Workflow of BioID experiment with SCI1 as bait. For the establishment of BioID and identification of putative protein interaction partners of the SmSTRIPAK complex, the TurboID biotin ligase was fused to the bait protein SCI1 (C-terminally). Exogenous addition of biotin (yellow stars) leads to promiscuous biotinylation of proteins in the proximity of the SCI1-TurboID fusion protein. Distant proteins are not biotinylated. After 30 min of labeling, the cells are lysed, denatured, and biotinylated proteins are purified through Strep-Tactin Sepharose beads. The proteins are separated by SDS-PAGE. Peptides for LC–MS analysis are obtained by tryptic in-gel digestion.

Figure 5

Volcano plot of proteins identified in the SCI1-BioID experiment.
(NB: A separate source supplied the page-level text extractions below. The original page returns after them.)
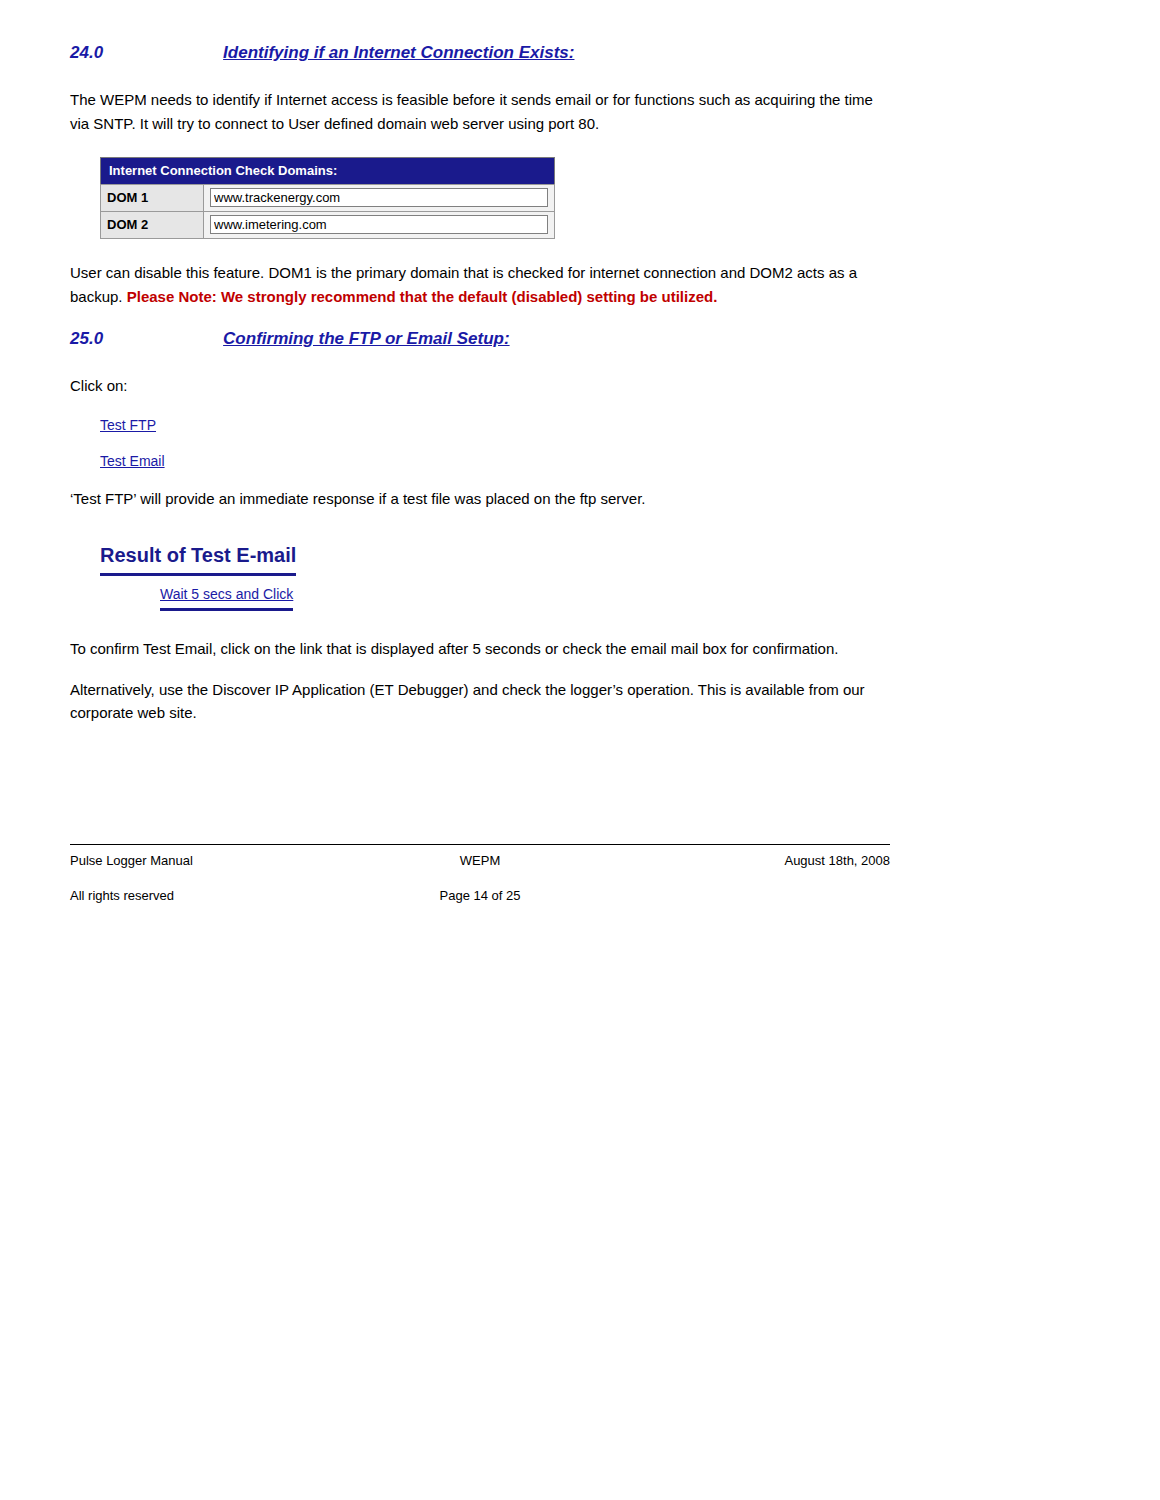24.0 Identifying if an Internet Connection Exists:
The WEPM needs to identify if Internet access is feasible before it sends email or for functions such as acquiring the time via SNTP. It will try to connect to User defined domain web server using port 80.
Internet Connection Check Domains:
| DOM 1 | |
| DOM 2 | |
User can disable this feature. DOM1 is the primary domain that is checked for internet connection and DOM2 acts as a backup. Please Note: We strongly recommend that the default (disabled) setting be utilized.
25.0 Confirming the FTP or Email Setup:
Click on:
Test FTP Test Email
‘Test FTP’ will provide an immediate response if a test file was placed on the ftp server.
Result of Test E-mail
Wait 5 secs and Click
To confirm Test Email, click on the link that is displayed after 5 seconds or check the email mail box for confirmation.
Alternatively, use the Discover IP Application (ET Debugger) and check the logger’s operation. This is available from our corporate web site.
Pulse Logger Manual WEPM August 18th, 2008
All rights reserved Page 14 of 25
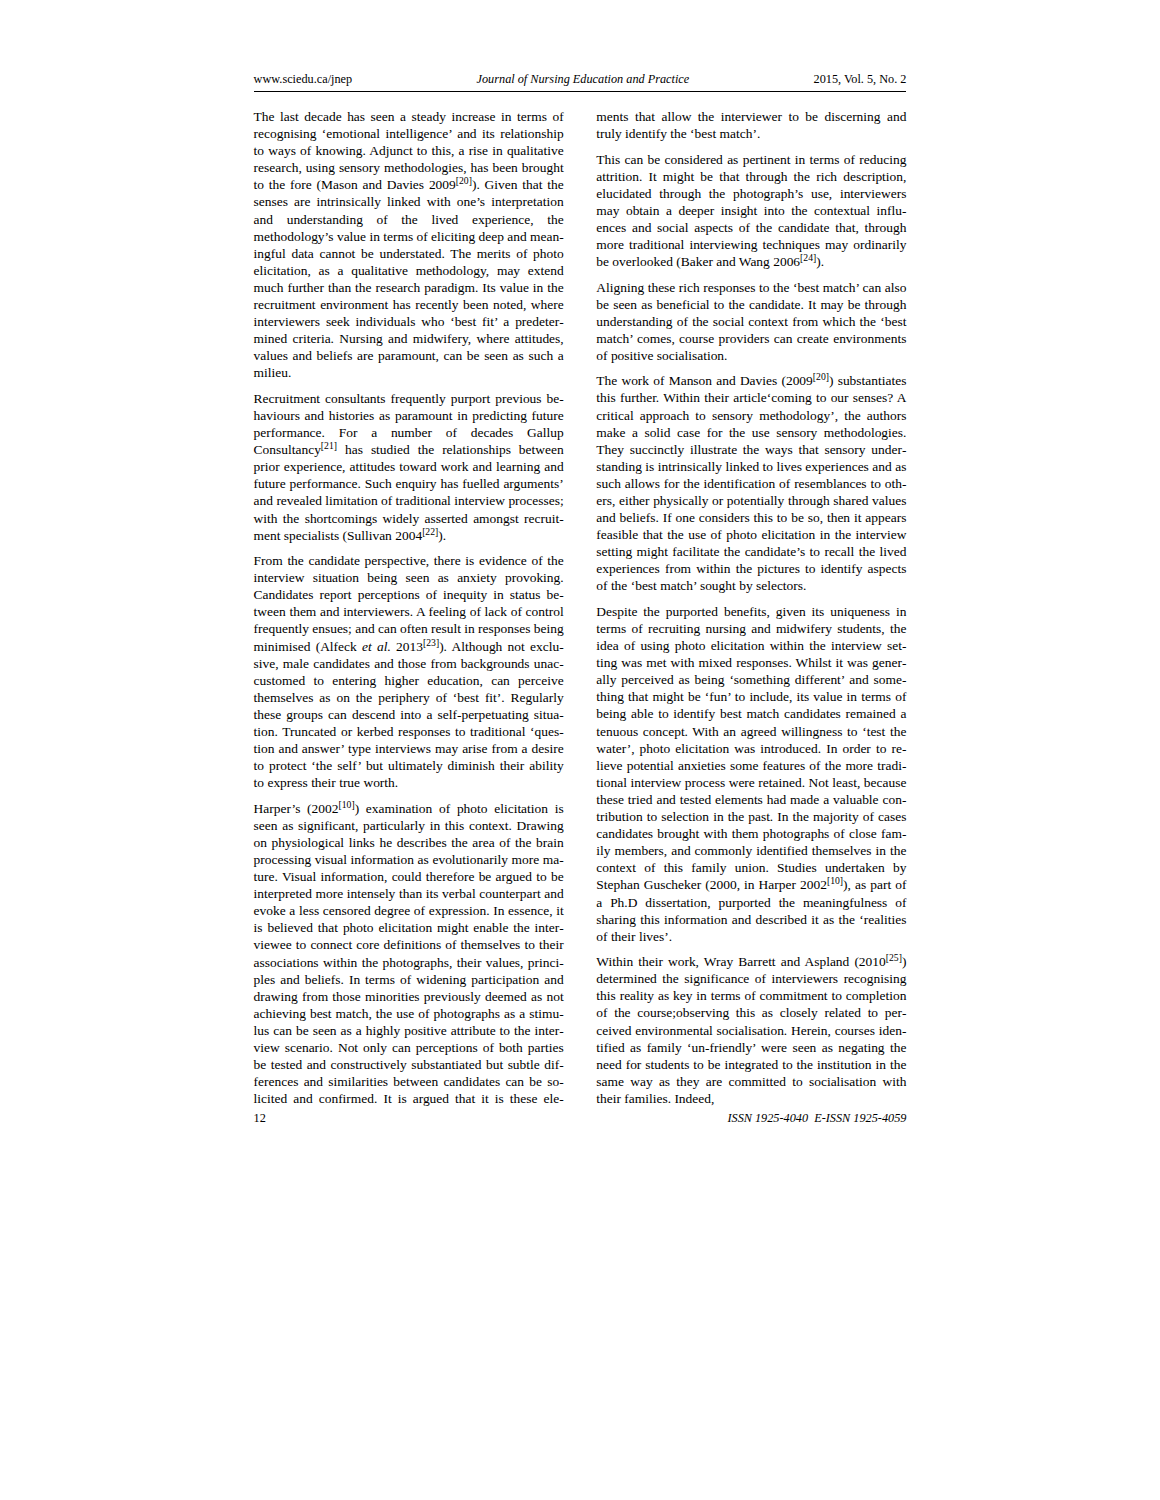www.sciedu.ca/jnep Journal of Nursing Education and Practice 2015, Vol. 5, No. 2
The last decade has seen a steady increase in terms of recognising ‘emotional intelligence’ and its relationship to ways of knowing. Adjunct to this, a rise in qualitative research, using sensory methodologies, has been brought to the fore (Mason and Davies 2009[20]). Given that the senses are intrinsically linked with one’s interpretation and understanding of the lived experience, the methodology’s value in terms of eliciting deep and meaningful data cannot be understated. The merits of photo elicitation, as a qualitative methodology, may extend much further than the research paradigm. Its value in the recruitment environment has recently been noted, where interviewers seek individuals who ‘best fit’ a predetermined criteria. Nursing and midwifery, where attitudes, values and beliefs are paramount, can be seen as such a milieu.
Recruitment consultants frequently purport previous behaviours and histories as paramount in predicting future performance. For a number of decades Gallup Consultancy[21] has studied the relationships between prior experience, attitudes toward work and learning and future performance. Such enquiry has fuelled arguments’ and revealed limitation of traditional interview processes; with the shortcomings widely asserted amongst recruitment specialists (Sullivan 2004[22]).
From the candidate perspective, there is evidence of the interview situation being seen as anxiety provoking. Candidates report perceptions of inequity in status between them and interviewers. A feeling of lack of control frequently ensues; and can often result in responses being minimised (Alfeck et al. 2013[23]). Although not exclusive, male candidates and those from backgrounds unaccustomed to entering higher education, can perceive themselves as on the periphery of ‘best fit’. Regularly these groups can descend into a self-perpetuating situation. Truncated or kerbed responses to traditional ‘question and answer’ type interviews may arise from a desire to protect ‘the self’ but ultimately diminish their ability to express their true worth.
Harper’s (2002[10]) examination of photo elicitation is seen as significant, particularly in this context. Drawing on physiological links he describes the area of the brain processing visual information as evolutionarily more mature. Visual information, could therefore be argued to be interpreted more intensely than its verbal counterpart and evoke a less censored degree of expression. In essence, it is believed that photo elicitation might enable the interviewee to connect core definitions of themselves to their associations within the photographs, their values, principles and beliefs. In terms of widening participation and drawing from those minorities previously deemed as not achieving best match, the use of photographs as a stimulus can be seen as a highly positive attribute to the interview scenario. Not only can perceptions of both parties be tested and constructively substantiated but subtle differences and similarities between candidates can be solicited and confirmed. It is argued that it is these elements that allow the interviewer to be discerning and truly identify the ‘best match’.
This can be considered as pertinent in terms of reducing attrition. It might be that through the rich description, elucidated through the photograph’s use, interviewers may obtain a deeper insight into the contextual influences and social aspects of the candidate that, through more traditional interviewing techniques may ordinarily be overlooked (Baker and Wang 2006[24]).
Aligning these rich responses to the ‘best match’ can also be seen as beneficial to the candidate. It may be through understanding of the social context from which the ‘best match’ comes, course providers can create environments of positive socialisation.
The work of Manson and Davies (2009[20]) substantiates this further. Within their article‘coming to our senses? A critical approach to sensory methodology’, the authors make a solid case for the use sensory methodologies. They succinctly illustrate the ways that sensory understanding is intrinsically linked to lives experiences and as such allows for the identification of resemblances to others, either physically or potentially through shared values and beliefs. If one considers this to be so, then it appears feasible that the use of photo elicitation in the interview setting might facilitate the candidate’s to recall the lived experiences from within the pictures to identify aspects of the ‘best match’ sought by selectors.
Despite the purported benefits, given its uniqueness in terms of recruiting nursing and midwifery students, the idea of using photo elicitation within the interview setting was met with mixed responses. Whilst it was generally perceived as being ‘something different’ and something that might be ‘fun’ to include, its value in terms of being able to identify best match candidates remained a tenuous concept. With an agreed willingness to ‘test the water’, photo elicitation was introduced. In order to relieve potential anxieties some features of the more traditional interview process were retained. Not least, because these tried and tested elements had made a valuable contribution to selection in the past. In the majority of cases candidates brought with them photographs of close family members, and commonly identified themselves in the context of this family union. Studies undertaken by Stephan Guscheker (2000, in Harper 2002[10]), as part of a Ph.D dissertation, purported the meaningfulness of sharing this information and described it as the ‘realities of their lives’.
Within their work, Wray Barrett and Aspland (2010[25]) determined the significance of interviewers recognising this reality as key in terms of commitment to completion of the course;observing this as closely related to perceived environmental socialisation. Herein, courses identified as family ‘un-friendly’ were seen as negating the need for students to be integrated to the institution in the same way as they are committed to socialisation with their families. Indeed,
12 ISSN 1925-4040 E-ISSN 1925-4059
The volcano plot depicts the differences of log₂ transformed LFQ intensities between Δsci1::p5'-sci1-L-TurboID^ect and the control (wt::pc-L-TurboID^ect diluted 1:6 with wild-type crude protein extract) on the x-axis. The −log₁₀(p-value) is plotted on the y-axis. The gray dotted threshold lines indicate a p-value of 0.05 (horizontal) and a log₂(difference) of −2 or + 2 (vertical). Missing values were imputed in four repetitions. Proteins that were significantly enriched (log₂(difference) ≥ 2) in the SCI1-L-TurboID strain in all four imputations are marked with a red square.